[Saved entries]

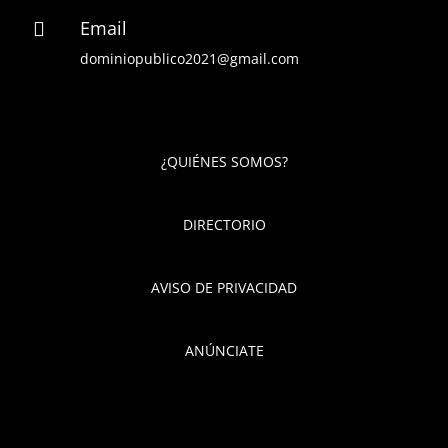
Email

dominiopublico2021@gmail.com
¿QUIÉNES SOMOS?
DIRECTORIO
AVISO DE PRIVACIDAD
ANÚNCIATE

→ WHAT TO WORK ON:
Rewrite the text of the records with every "Email" changed to "E-mail" and everything else left the same. Leave the pictures out of your answer.

→ TASK ANSWER:
E-mail

dominiopublico2021@gmail.com
¿QUIÉNES SOMOS?
DIRECTORIO
AVISO DE PRIVACIDAD
ANÚNCIATE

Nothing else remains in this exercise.